G7: Guterres su vaccini anti Covid, non basta condivisione intellettuale
CORNOVAGLIA- I vaccini contro il Covid-19 dovrebbero essere visti come "beni pubblici", ...
e la vaccinazione dovrebbe essere guidata da principi di "equità, giustizia ed efficienza", cosa che non starebbe avvenendo al momento a causa dell'estrema diseguaglianza nella loro distribuzione a livello mondiale. Lo ha detto il segretario generale delle Nazioni Unite, Antonio Guterres, in una conferenza stampa a latere del summit dei paesi del G7, in corso a Carbis Bay, in Cornovaglia citato dall’agenzia Nova.
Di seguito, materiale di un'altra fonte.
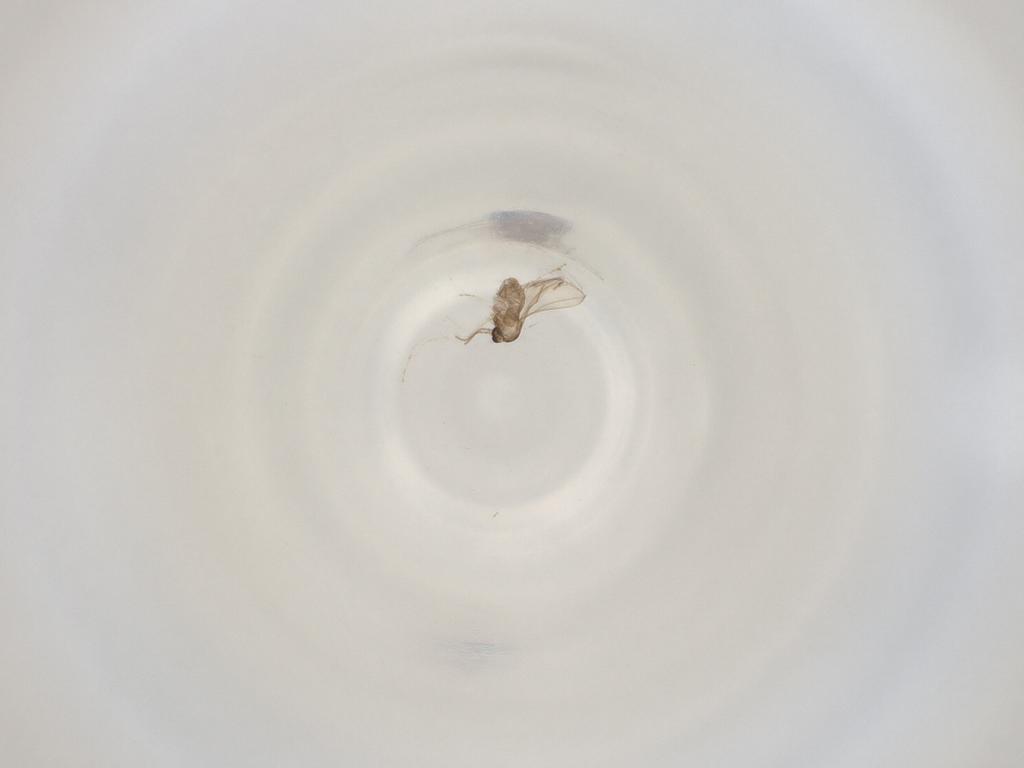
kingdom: Animalia
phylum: Arthropoda
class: Insecta
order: Diptera
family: Cecidomyiidae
Guterres ha affermato che la distribuzione dei vaccini è "ineguale e ingiusta" nel mondo, e in questo modo "non c'è possibilità di sconfiggere il virus", perché il segretario ha sottolineato come questo continuerà a circolare fino a quando non emergerà "una variante che sconfiggerà i nostri vaccini". Il segretario generale ha accolto con favore la notizia che gli Stati Uniti e il Regno Unito hanno annunciato di attendersi che i Paesi del G7 mettano a disposizione un miliardo di dosi per la vaccinazione globale, ma ha anche sottolineato come questo non sia abbastanza. "Dobbiamo riconoscere di essere in guerra", ha dichiarato Guterres, aggiungendo che il virus ha sinora generato "un'enorme sofferenza umana e distrutto il progresso nell'economia globale", e "per sconfiggere il virus e rinforzare la nostra arma contro il virus, la vaccinazione, dobbiamo agire con una logica da economia di guerra, e mi sembra siamo molto lontani dall'essere a quel punto". Il segretario generale ha poi aggiunto che i Paesi produttori di vaccini dovrebbero unirsi in una task force d'emergenza per supportare la produzione e la catena di produzione dei vaccini. Guterres ha spiegato come, nonostante sia in favore di una condivisione della proprietà intellettuale dei vaccini, questa non sia sufficiente di per sé a garantire la loro distribuzione a livello mondiale, dato che servirà un importante processo di coordinamento e condivisione delle conoscenze tecnologiche per permetterne la produzione. "I Paesi che hanno potere (nella produzione di vaccini) dovrebbero unirsi, e organizzare una risposta effettiva" alla pandemia, ha dichiarato il segretario.